Полулис уже открыл рот для язвительного ответа, но все же сподобился его проглотить, заменив галантным:
– Боюсь, вы путаете меня с кем-то. Встреть я вас хоть раз, вовек бы не забыл!
И он не лгал, хотя это была вовсе не ода неземной красе незнакомки – разных видали, как-никак, лиги дорог за спиной. Однако же было в эльфийке что-то пряное, манящее, отталкивающее, она была как война: кажется, век бы не видал, а все равно рвёшься назад. Так что да, он бы не забыл такую – да ни за что, жизнь ему ещё дорога.
– Мужчины, – сказала фейри с не то напускной, не то настоящей печалью, – Всегда так говорите, но все равно – забываете… Ты пришёл сюда с юной Раокой?
– Да, – врать полулис не видел смысла.
– Кто она для тебя? – вопрос был задан нейтральным тоном, но нечто странное, ревнивое сквозило в нём.
– Начальница, – он снова ответил правду. Его собеседница покачала головой:
– Дивно же ты сплетаешь наши дороги, Пряха… сколько разных нитей – здесь и сейчас. С другой стороны, такая уж это ночь. Пить будешь?
"Ничего не ешь и не пей…"
– Нет, спасибо. Трезвость – наше все, да-да!
Она скептически улыбнулась, но язвить не стала, вместо этого повернулась, наблюдая за устроенной соотечественниками вакханалией.
– Ты не пойдёшь к ним? – спросил Бран, – Без тебя ведь танцуют.
Не то чтобы он всерьёз надеялся отослать её, но мало ли…
– О, нет, – она звонко рассмеялась, и звук был, словно разом зазвенели серебристые колокольчики, – Это больше не мой долг. Я однажды победила в Игре и с тех пор не должна танцевать.
– В Игре?…
– Той, где сейчас юная Раока.
– Тебя тоже когда-то сожрала та статуя?! – Бран сам не мог бы объяснить, почему, но это ему жутко не нравилось – мысль о том, что синеволосой красавице причиняли боль, угнетала.
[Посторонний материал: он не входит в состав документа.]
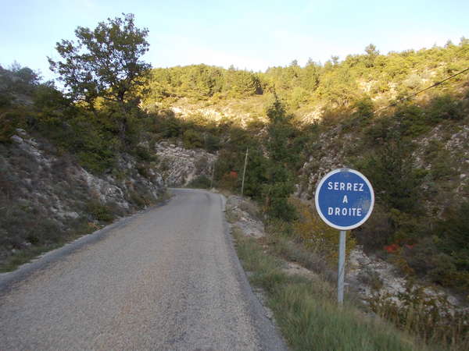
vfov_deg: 49.7
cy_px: 176
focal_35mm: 28
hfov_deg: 63.4
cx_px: 234
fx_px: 379
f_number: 2.7
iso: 80
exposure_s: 1/200
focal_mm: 4
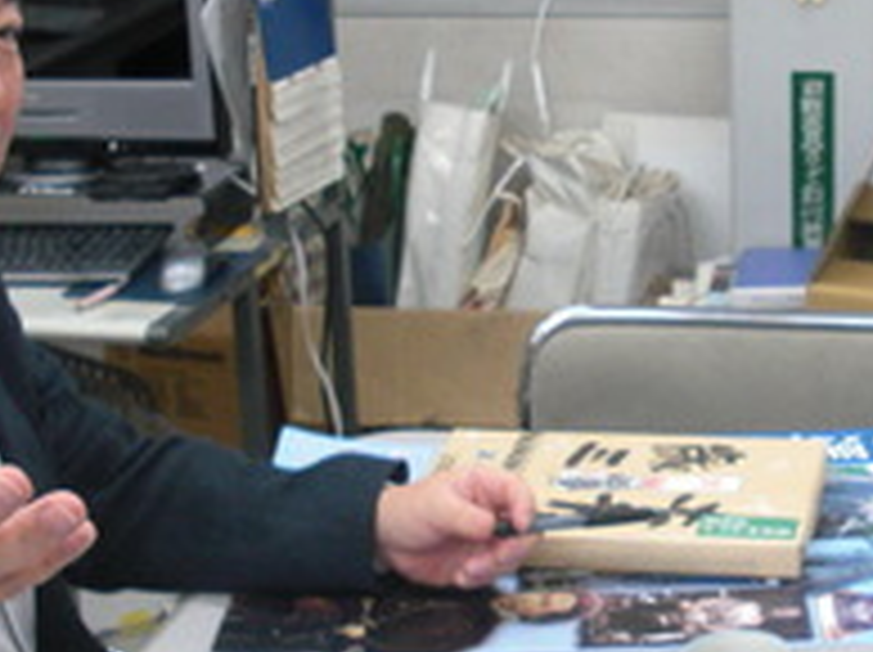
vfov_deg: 15.9
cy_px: 357
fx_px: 2343
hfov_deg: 20.9
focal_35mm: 93
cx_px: 652
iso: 200
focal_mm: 6.3
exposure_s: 1/80
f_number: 2.8
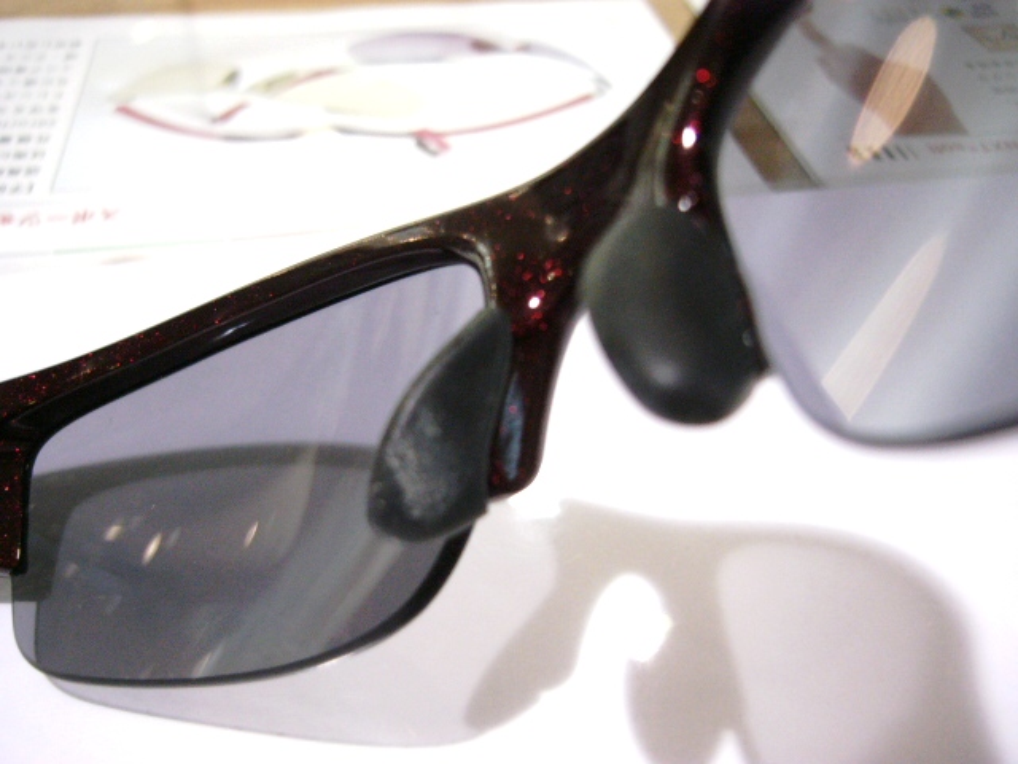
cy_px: 382
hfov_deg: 52.6
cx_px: 509
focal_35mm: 35
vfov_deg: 40.7
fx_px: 1029
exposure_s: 1/60
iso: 200
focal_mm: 5.8
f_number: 2.8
Умом полукровка понимал, что стоящее перед ним существо, мягко говоря, не беспомощно – но так ли легко порой примирить ум и сердце?
– Можно и так выразиться, – фыркнула фейри, – Но да, я вошла в статую и вернулась. По крайней мере… надеюсь, что вышла оттуда именно я.
По спине полулиса пробежал холодок.
– Значит, и Раока вернётся?
– Не обязательно, но шанс есть, – отозвалась красавица лениво, – Впрочем, это уже не так важно, потому что главную из своих задач девочка таки выполнила.